South African writer Bessie Head (1937-1986) lived and worked in exile in Botswana and knew from personal experience many different faces of oppression. Her novels constitute deep and complex analyses of the mechanisms of oppression, yet at the same time envision radically new and empowering strategies for liberation.
This thesis examines how liberation is conceptualised and inscribed in Head s debut novel When Rain Clouds Gather (1969) - a story in which a small Botswana community undergoes a political, material and ideological revolution by virtue of a new community agricultural project in the year of Botswana s transition to independence.
In the first section I explore the political, material and ideological dimensions of liberation as they figure in and around this community project. Participatory work practices and co-operative decision making structures are seen to be a democratic replacement for feudal institutions of power. Co-operatives also form the basis for new agricultural practices where a more holistic and nurturing relationship to the land serves to provide the community with a more sustainable livelihood. Fundamental to these broader changes is a new social ethic of solidarity and generosity.
In the second section I examine how liberation is inscribed in the literary form of the novel. Oral and mythic elements, symbolism and metaphors, and transgressions of archetypes and genre combine to both realise the novel s political project, and, create liberated spaces in the text for dream and imagination.

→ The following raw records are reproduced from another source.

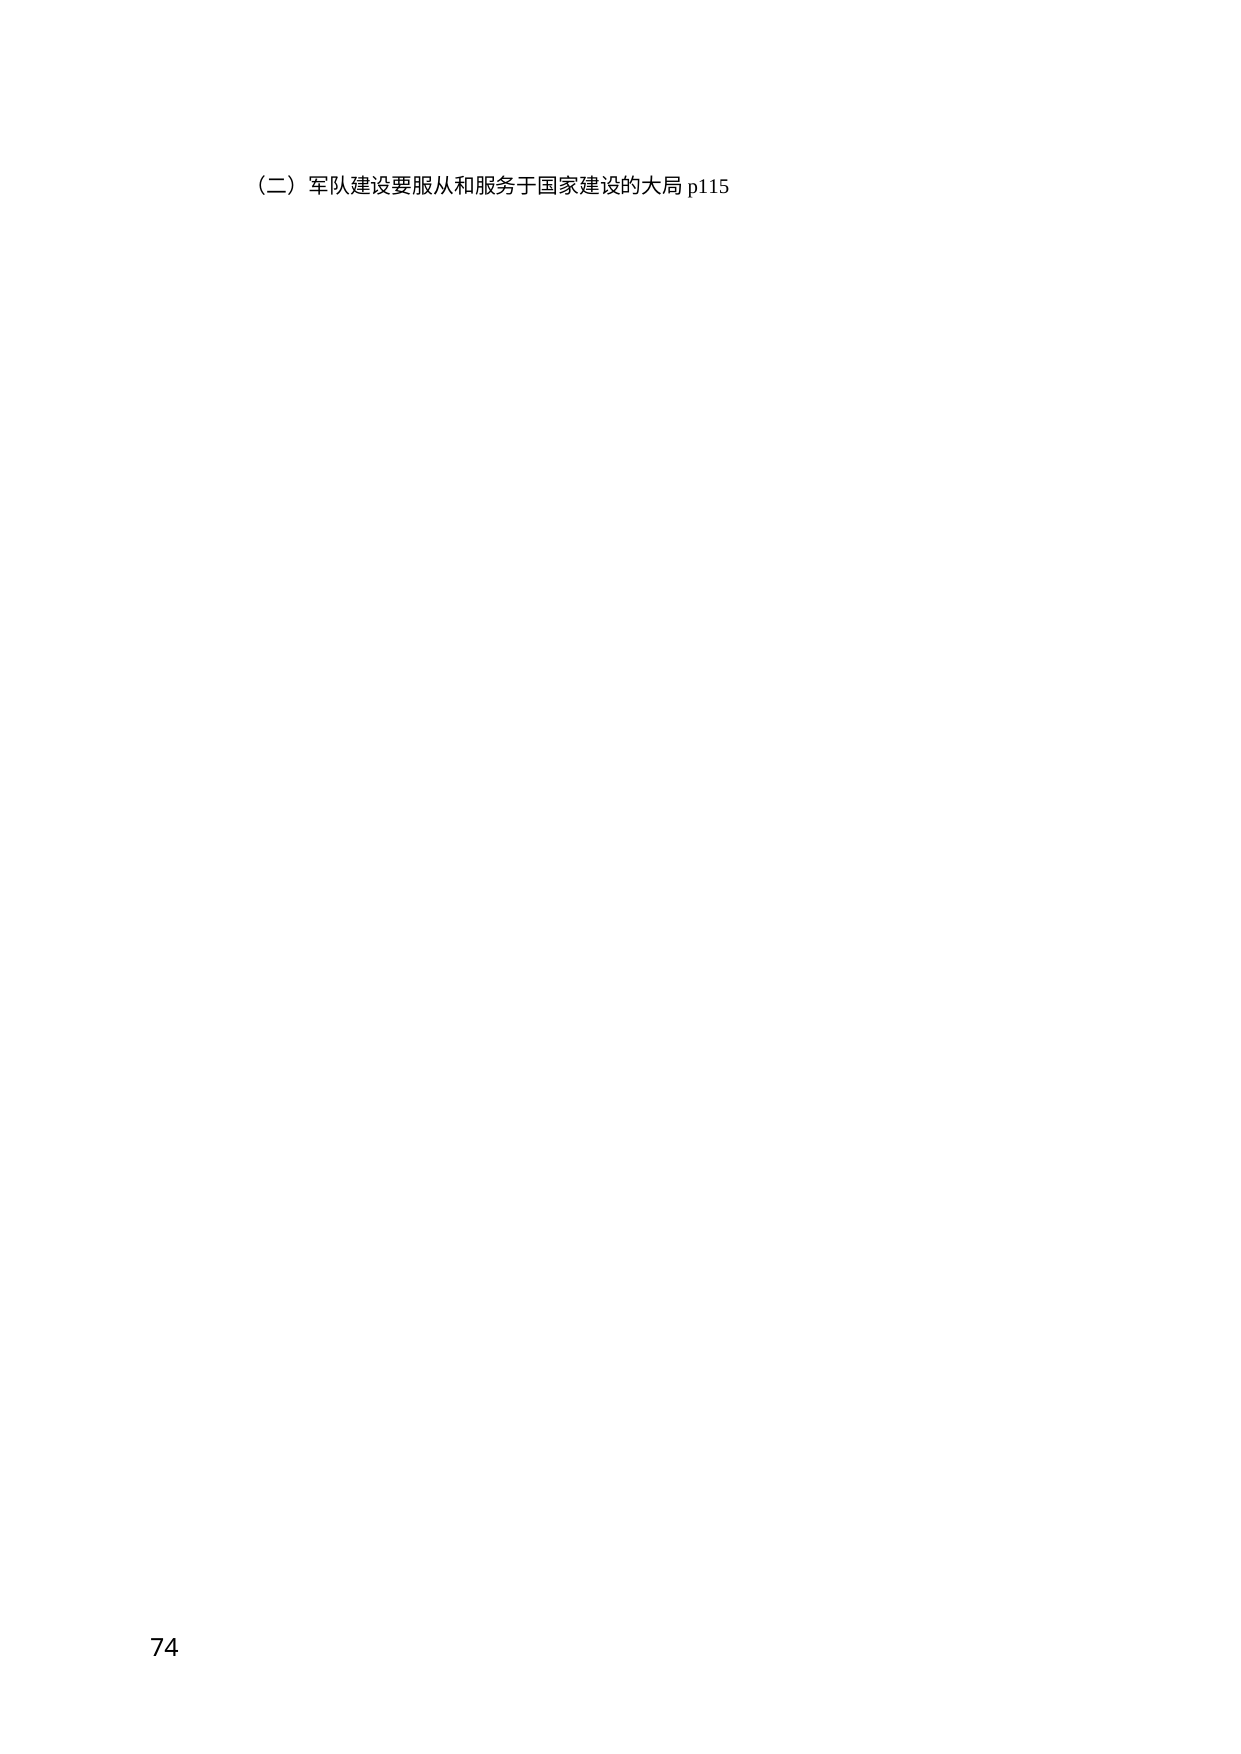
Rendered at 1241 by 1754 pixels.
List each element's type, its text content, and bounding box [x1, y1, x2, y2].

text （二）军队建设要服从和服务于国家建设的大局p115 [150, 169, 1090, 199]
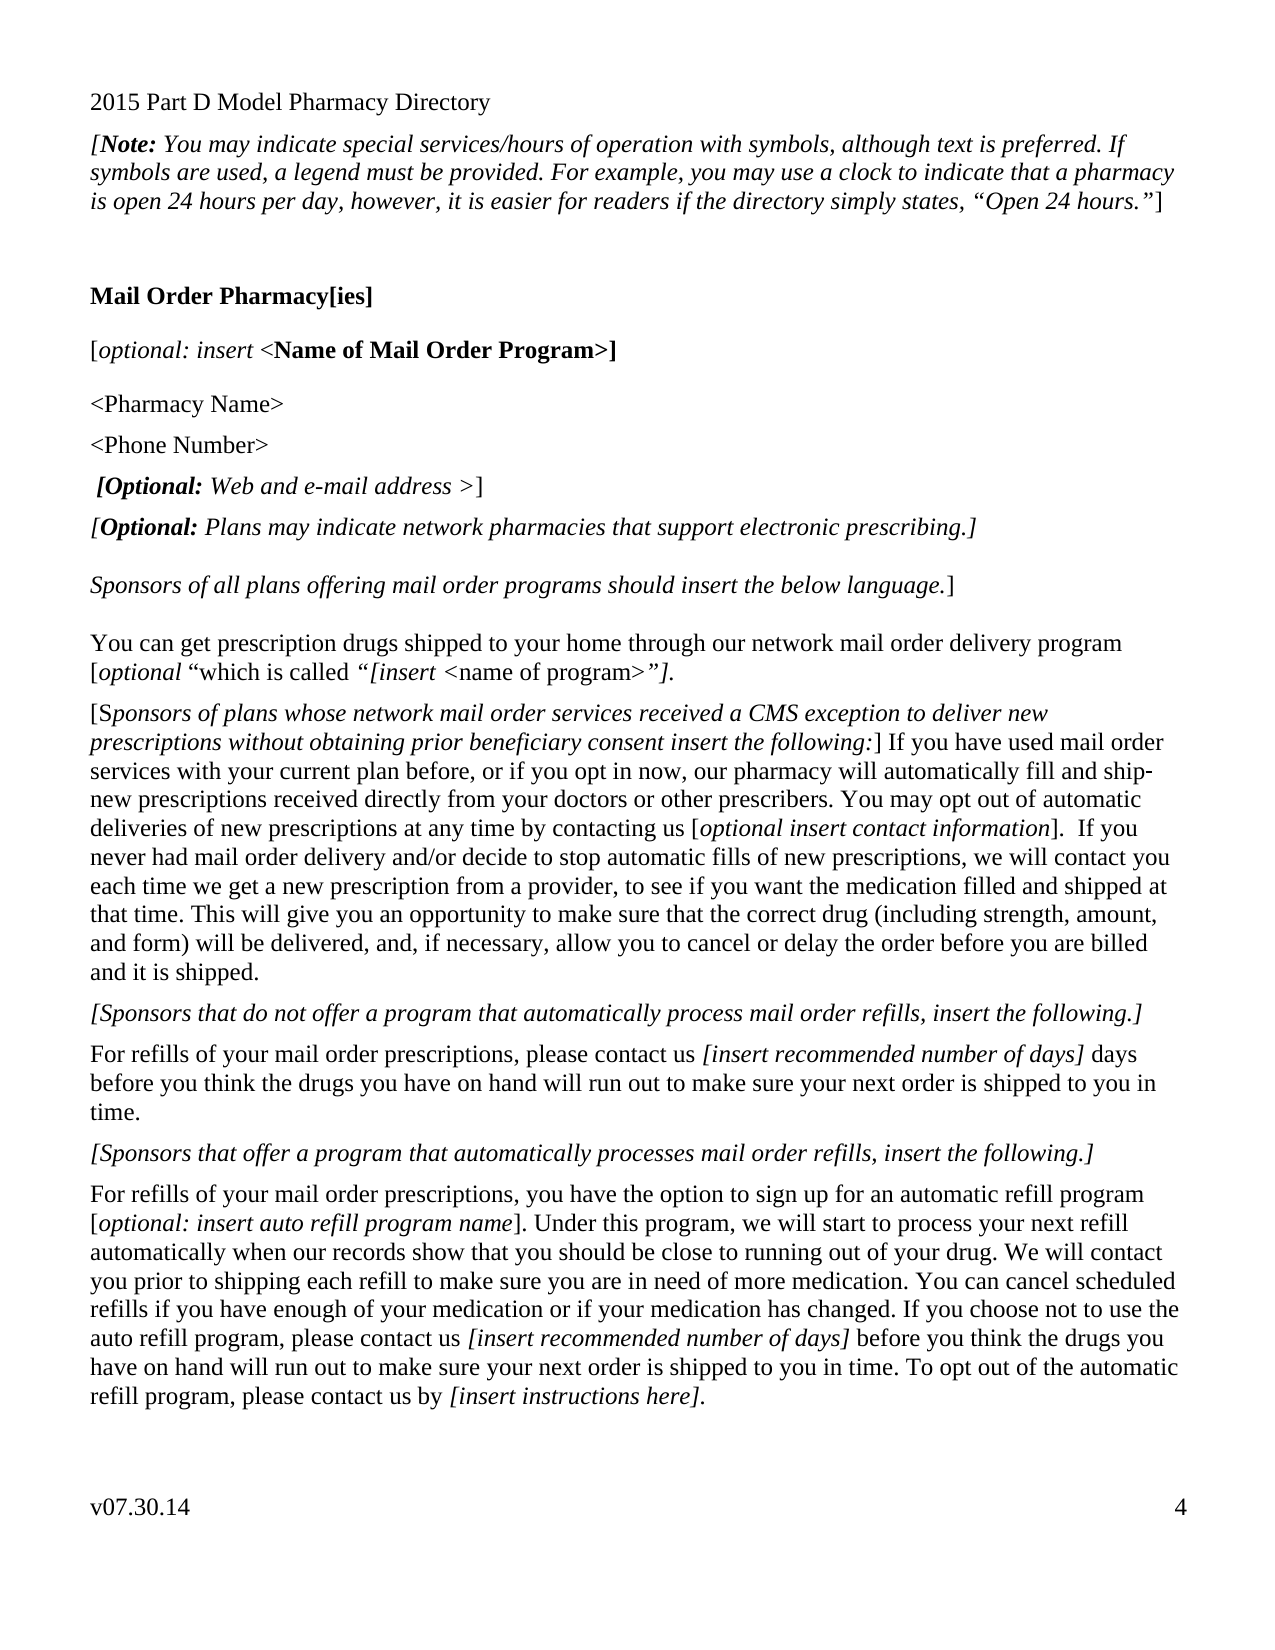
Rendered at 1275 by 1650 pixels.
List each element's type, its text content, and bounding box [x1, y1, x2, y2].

subtitle <Pharmacy Name> [90, 389, 1185, 417]
text Sponsors of all plans offering mail order programs should insert the below language.] [90, 570, 1185, 599]
text [Sponsors that offer a program that automatically processes mail order refills, insert the following.] [90, 1138, 1185, 1167]
text For refills of your mail order prescriptions, you have the option to sign up for an automatic refill program [optional: insert auto refill program name]. Under this program, we will start to process your next refill automatically when our records show that you should be close to running out of your drug. We will contact you prior to shipping each refill to make sure you are in need of more medication. You can cancel scheduled refills if you have enough of your medication or if your medication has changed. If you choose not to use the auto refill program, please contact us [insert recommended number of days] before you think the drugs you have on hand will run out to make sure your next order is shipped to you in time. To opt out of the automatic refill program, please contact us by [insert instructions here]. [90, 1179, 1185, 1409]
text [Sponsors that do not offer a program that automatically process mail order refills, insert the following.] [90, 998, 1185, 1027]
text You can get prescription drugs shipped to your home through our network mail order delivery program [optional “which is called “[insert <name of program>”]. [90, 628, 1185, 686]
text [Sponsors of plans whose network mail order services received a CMS exception to deliver new prescriptions without obtaining prior beneficiary consent insert the following:] If you have used mail order services with your current plan before, or if you opt in now, our pharmacy will automatically fill and ship new prescriptions received directly from your doctors or other prescribers. You may opt out of automatic deliveries of new prescriptions at any time by contacting us [optional insert contact information]. If you never had mail order delivery and/or decide to stop automatic fills of new prescriptions, we will contact you each time we get a new prescription from a provider, to see if you want the medication filled and shipped at that time. This will give you an opportunity to make sure that the correct drug (including strength, amount, and form) will be delivered, and, if necessary, allow you to cancel or delay the order before you are billed and it is shipped. [90, 698, 1185, 986]
text [Note: You may indicate special services/hours of operation with symbols, although text is preferred. If symbols are used, a legend must be provided. For example, you may use a clock to indicate that a pharmacy is open 24 hours per day, however, it is easier for readers if the directory simply states, “Open 24 hours.”] [90, 129, 1185, 215]
subtitle [optional: insert <Name of Mail Order Program>] [90, 335, 1185, 364]
text For refills of your mail order prescriptions, please contact us [insert recommended number of days] days before you think the drugs you have on hand will run out to make sure your next order is shipped to you in time. [90, 1039, 1185, 1126]
text <Phone Number> [90, 430, 1185, 459]
text [Optional: Plans may indicate network pharmacies that support electronic prescribing.] [90, 512, 1185, 541]
text [Optional: Web and e-mail address >] [90, 471, 1185, 500]
subtitle Mail Order Pharmacy[ies] [90, 281, 1185, 310]
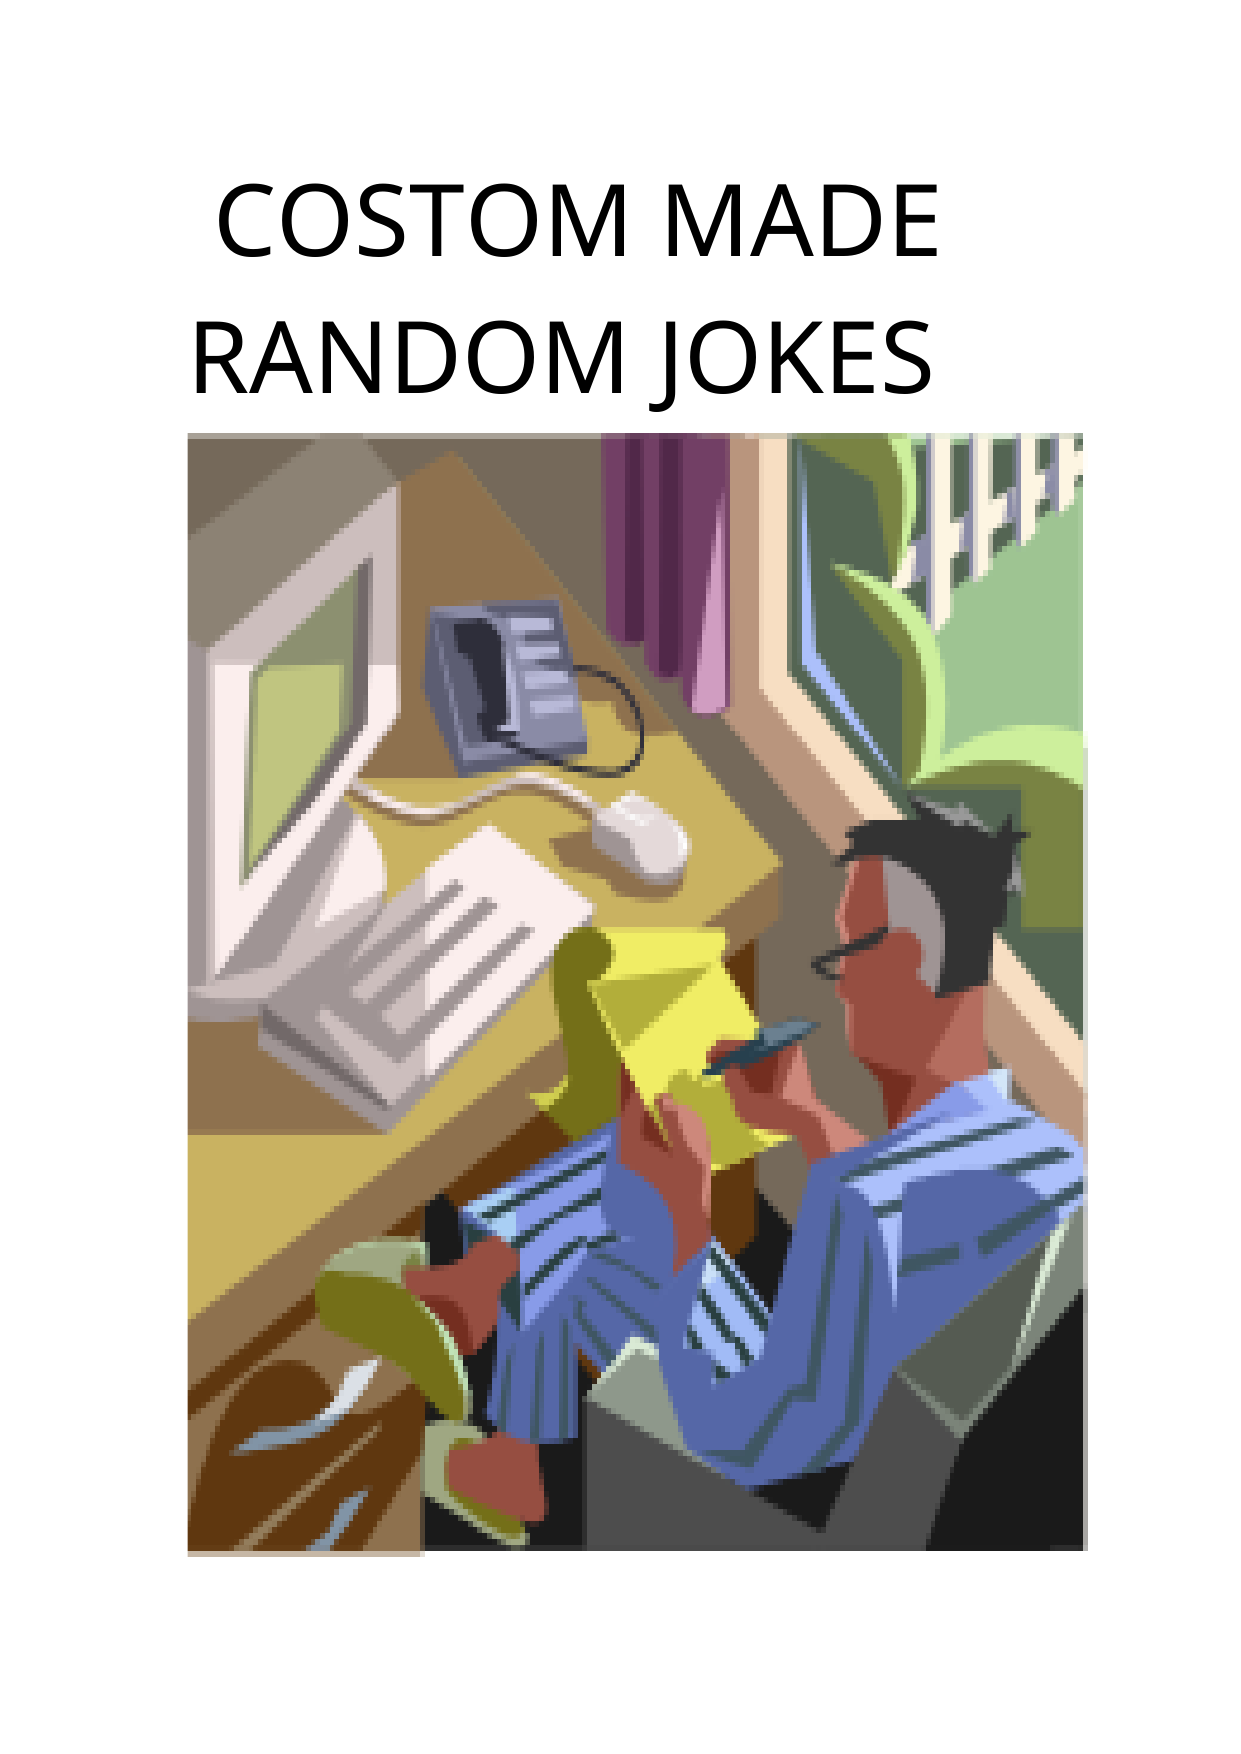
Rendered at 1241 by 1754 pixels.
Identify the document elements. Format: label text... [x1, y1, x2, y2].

picture [187, 422, 1098, 1569]
text COSTOM MADE RANDOM JOKES [187, 150, 1053, 422]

In the last section I explore how these dimensions combine to produce a unique conception of liberation in so far as it is constituted by a form of reconciliation . A reconciled community in which hierarchical dichotomies have been broken down, the individual is reconciled to all elements of the self, and different genres and life-spheres have been brought together, is presented by Head as a truly liberated society - one where difference can be celebrated. The driving force behind this movement towards reconciliation and liberation is love. Head identifies love as the single most important factor in the achievement of comprehensive liberation - a liberation that is at once material and political, ideological and artistic. Through love the individual can liberate herself and this then forms the basis for a liberated community.